Contact Hume AI Support (Most Important Step): This is now clearly an issue on the Hume AI side. You should contact their support team. Provide them with:
The exact JSON payload that caused the 504 error.
The Cloudflare Ray ID shown at the bottom of the error page: 939e8f51788b6713. This is critical for them to find the specific failed request in their logs.
The Timestamp from the error page: 2025-05-03 09:04:00 UTC.
Explain that you are sending requests to their /v0/tts endpoint and consistently receiving 504 Gateway Timeout errors for certain payloads, indicating their upstream processing is exceeding the gateway timeout limit.
Adjust Make Timeout (Limited Effect): You can still increase the timeout in your Make HTTP module (e.g., to 120 or even 180 seconds). However, be aware that if Hume's own gateway is timing out before your Make timeout is reached (as the 504 error suggests is happening), then increasing the Make timeout further won't help. The request will still fail with the 504 error passed back to Make. The fundamental issue of Hume's processing time needs to be addressed.
The key takeaway is that the bottleneck is the processing time within Hume AI's service for your specific request, leading to a server-side timeout (504). Contacting Hume support with the Ray ID is the most direct way to get this investigated.
Richard Marmorstein
Merged in a post:
Consistent and Continual Timeout "ConnectionError"
K
Kirk
I am continually getting a "ConnectionError" when trying to get a TTS audio file from HUME AI in the Make automation.
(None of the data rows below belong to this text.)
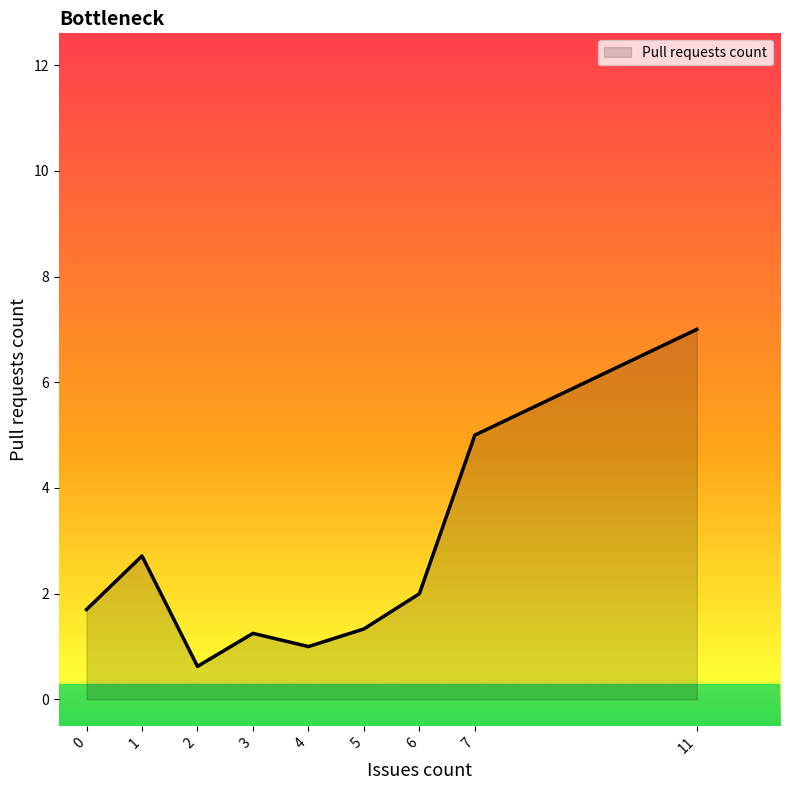

What is the difference between the maximum and minimum values?

6.4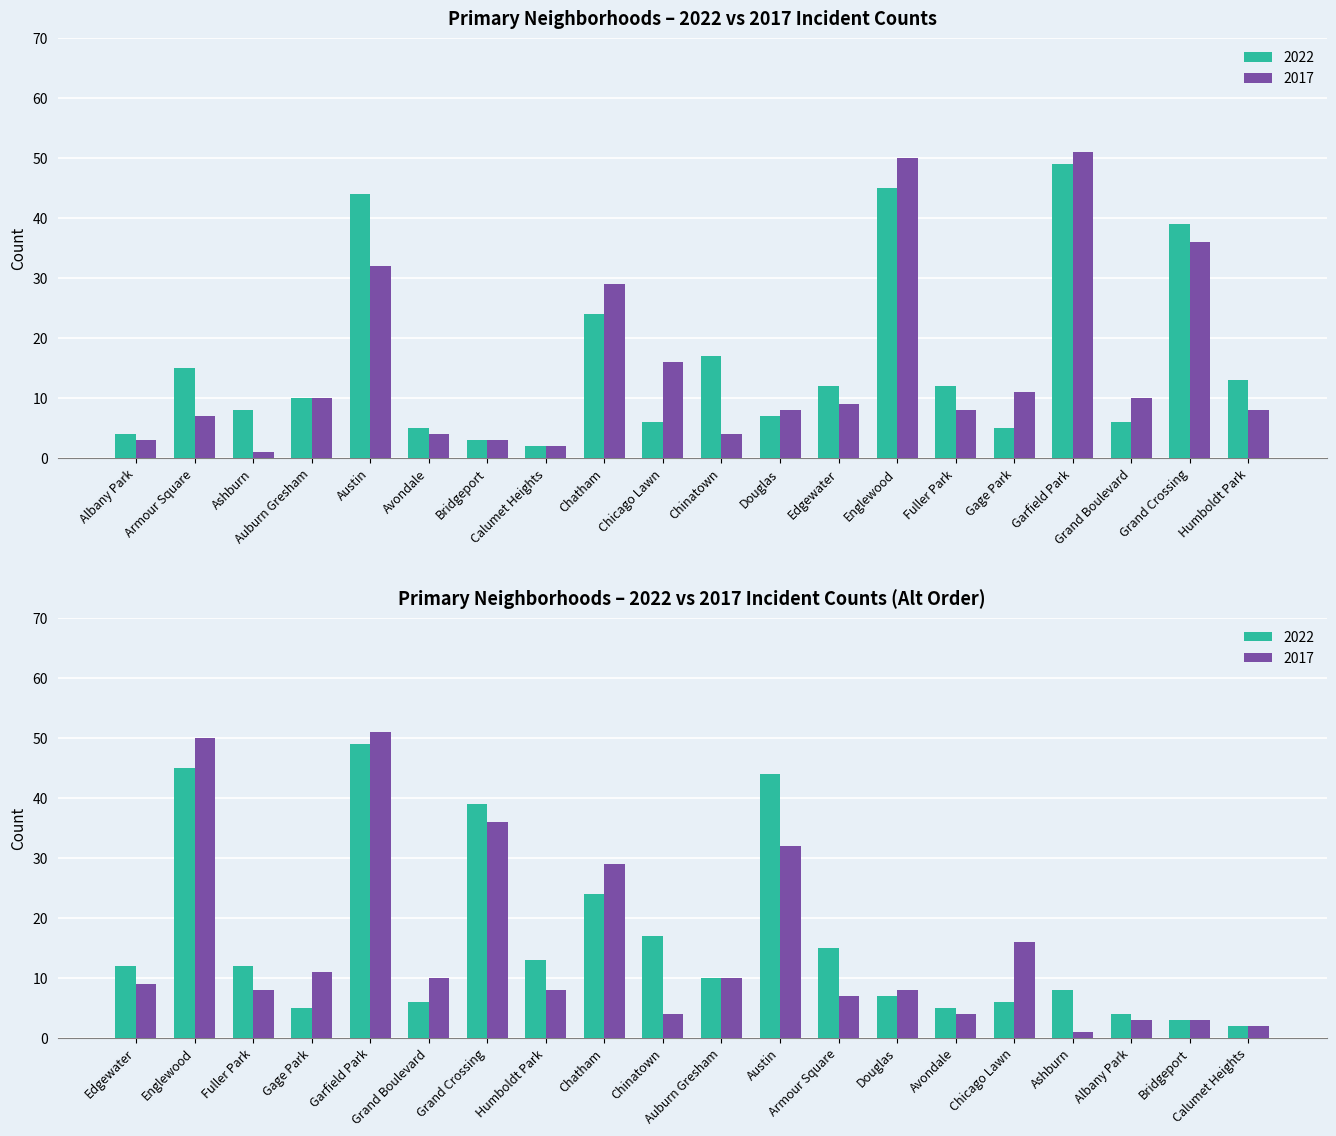

The 2017 series shows 6 at Avondale. True or false?

False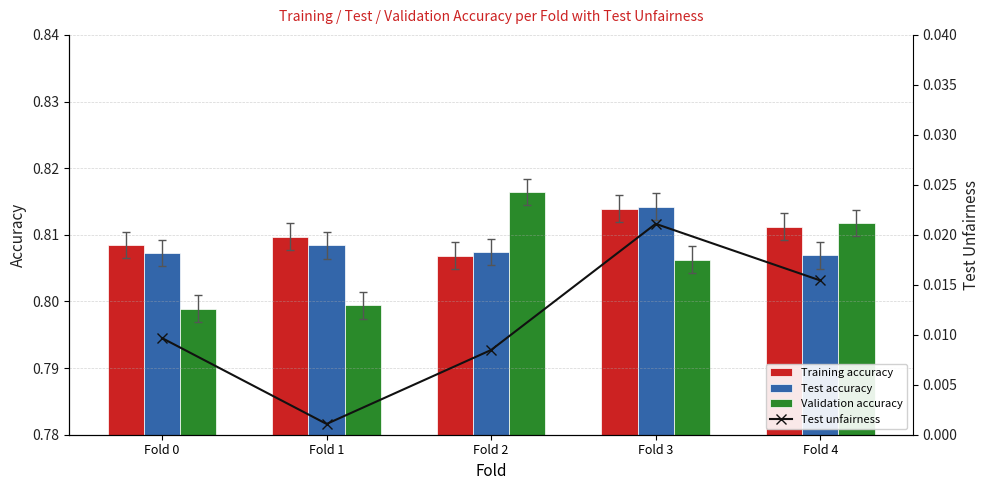

What is the difference between the highest and lowest values at Fold 4?

0.8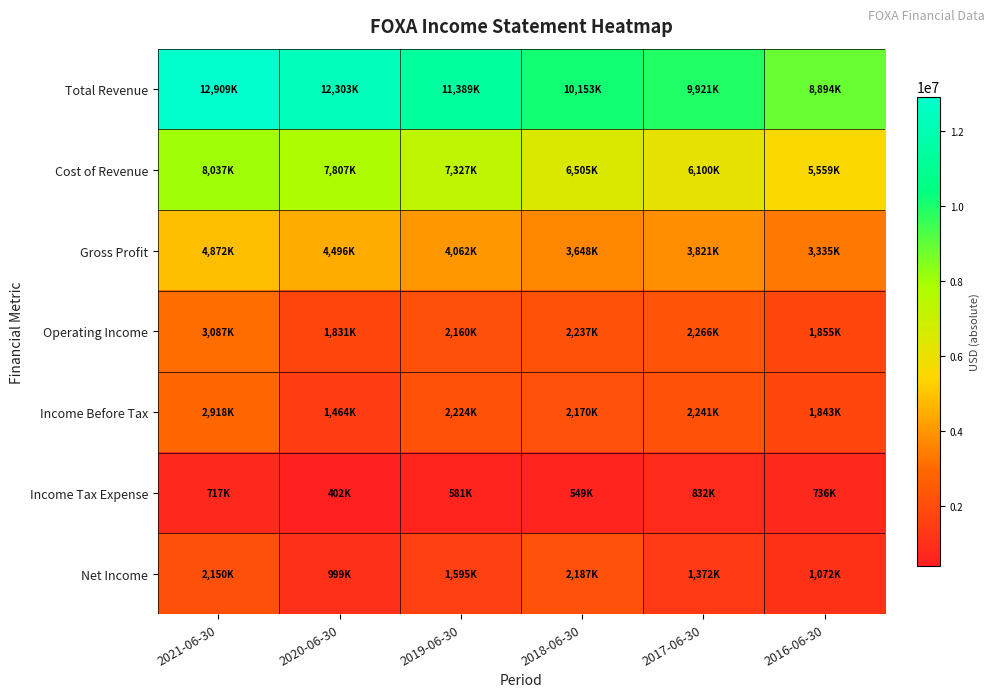

At how many categories does at least one series exceed 9385382?

5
The timeout is set to 60 seconds which is typically more than enough time for these short blocks of texts. What should I do?
Richard Marmorstein
closed
Closing this as this is ultimately a timeout issue from Make.com. Hume of course wants to make our TTS fast but the solution to timeouts will be to break the request up into smaller chunks that can consistently be completed in a smaller allotment of time than the timeout settings of your service.
Richard Marmorstein
@Kirk followed up on the related Discord thread, cross-posting here:
Update: figured out why Octave kept throwing 504s – fixed by client‑side sentence splitting
Hey team, quick follow‑up on the timeout saga:
🔍 Root cause
The synchronous /v0/tts endpoint has to finish synthesising every utterance before it can send the JSON back. We were handing it a single 700‑‑900‑character paragraph, so Octave needed ±50 s of planning + audio generation → the gateway’s ~45 s ceiling → 504 Gateway Timeout.
🛠 Fix we deployed in Make
ChatGPT “API‑formatter” step
• Takes the raw story JSON.
• Splits each paragraph value into per‑sentence chunks (. ? ! boundaries).
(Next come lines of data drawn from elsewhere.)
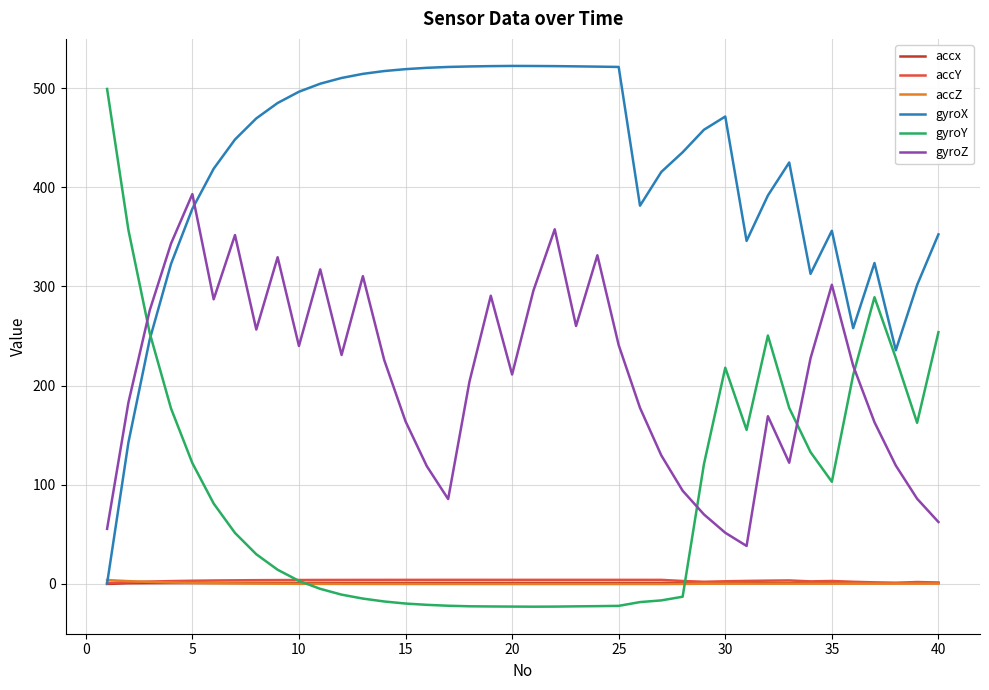

True or false: accx and gyroZ cross at least once.

False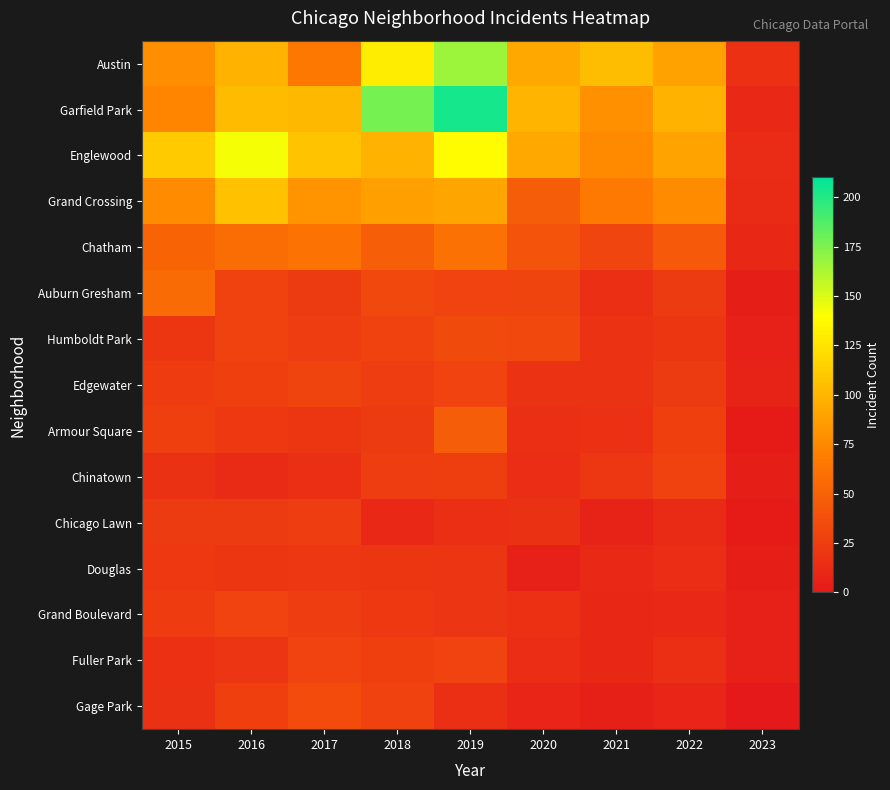

Reading left to right, list all the values displayed in this chart.

Austin: 2015=78	2016=99	2017=65	2018=130	2019=167	2020=92	2021=104	2022=89	2023=16
Garfield Park: 2015=73	2016=103	2017=101	2018=178	2019=204	2020=100	2021=79	2022=98	2023=11
Englewood: 2015=111	2016=142	2017=107	2018=98	2019=138	2020=92	2021=76	2022=90	2023=13
Grand Crossing: 2015=77	2016=106	2017=82	2018=88	2019=91	2020=47	2021=66	2022=77	2023=12
Chatham: 2015=51	2016=57	2017=62	2018=48	2019=60	2020=40	2021=31	2022=44	2023=10
Auburn Gresham: 2015=56	2016=28	2017=23	2018=33	2019=29	2020=30	2021=15	2022=23	2023=4
Humboldt Park: 2015=20	2016=28	2017=25	2018=28	2019=34	2020=32	2021=18	2022=20	2023=6
Edgewater: 2015=24	2016=27	2017=30	2018=25	2019=29	2020=18	2021=18	2022=23	2023=7
Armour Square: 2015=27	2016=22	2017=20	2018=23	2019=47	2020=15	2021=16	2022=27	2023=2
Chinatown: 2015=17	2016=12	2017=15	2018=25	2019=26	2020=14	2021=21	2022=28	2023=4
Chicago Lawn: 2015=23	2016=23	2017=25	2018=11	2019=15	2020=17	2021=7	2022=12	2023=2
Douglas: 2015=22	2016=20	2017=21	2018=20	2019=19	2020=6	2021=11	2022=14	2023=4
Grand Boulevard: 2015=24	2016=29	2017=25	2018=22	2019=19	2020=16	2021=10	2022=11	2023=6
Fuller Park: 2015=16	2016=19	2017=29	2018=27	2019=29	2020=14	2021=10	2022=15	2023=6
Gage Park: 2015=17	2016=27	2017=35	2018=28	2019=15	2020=9	2021=5	2022=9	2023=0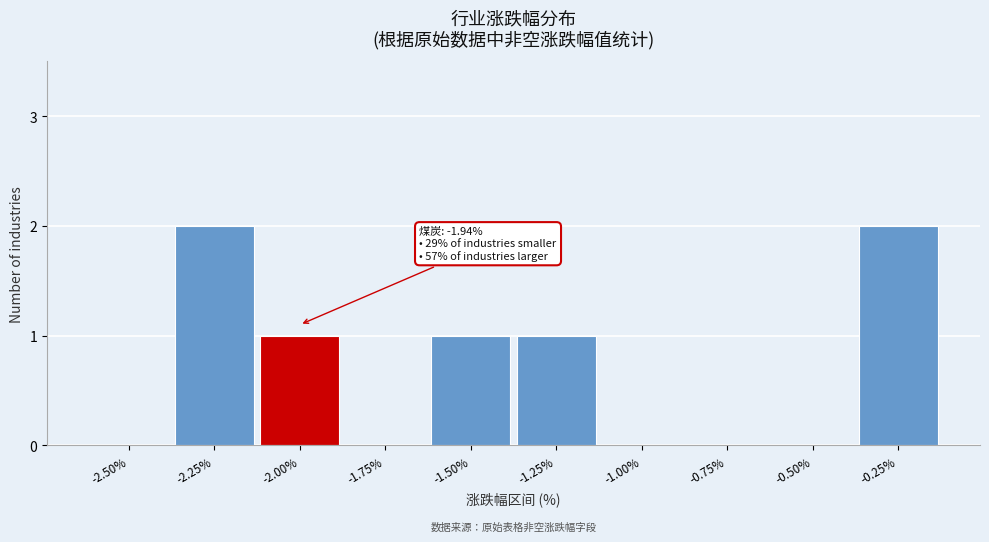

Reading left to right, list all the values displayed in this chart.

-2.50%=0	-2.25%=2	-2.00%=1	-1.75%=0	-1.50%=1	-1.25%=1	-1.00%=0	-0.75%=0	-0.50%=0	-0.25%=2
• Normalises curly quotes / em‑dashes / ellipses.
• Emits a ready‑to‑send JSON body with one utterance object per sentence.,
{
"format": { "type": "mp3" },
"split_utterances": false,
"utterances": [
{ "text": "Kirkie grabbed King Kong and held him tight.", "voice": {...} },
{ "text": "We have to save you!", "continuation": true },
{ "text": "The fire ants were making a long red line up the volcano.", "continuation": true }
],
"num_generations": 1
}
Make HTTP module
• Posts that JSON to https://api.hume.ai/v0/tts.
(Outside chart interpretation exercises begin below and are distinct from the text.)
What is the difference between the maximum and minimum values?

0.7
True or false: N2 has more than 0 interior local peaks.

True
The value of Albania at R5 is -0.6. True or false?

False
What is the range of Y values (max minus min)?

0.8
• Timeout left at 60 s (works fine now).
• One request per story page, no retries needed.,
🟢 Result
With ~150‑‑250‑char utterances the total synth time per page is ≈ 12–15 s, well inside both the gateway limit and our client timeout. Zero 504s in 50+ runs.
Bonus: The prompt is schema‑agnostic – if we add new keys (this_story_teaches_us, bonus_poem, etc.) they’re automatically split and appended in the right order, no extra code.
Hope this helps anyone else bumping into mysterious 504s! If you want the exact Make expressions or ChatGPT prompt, ping me.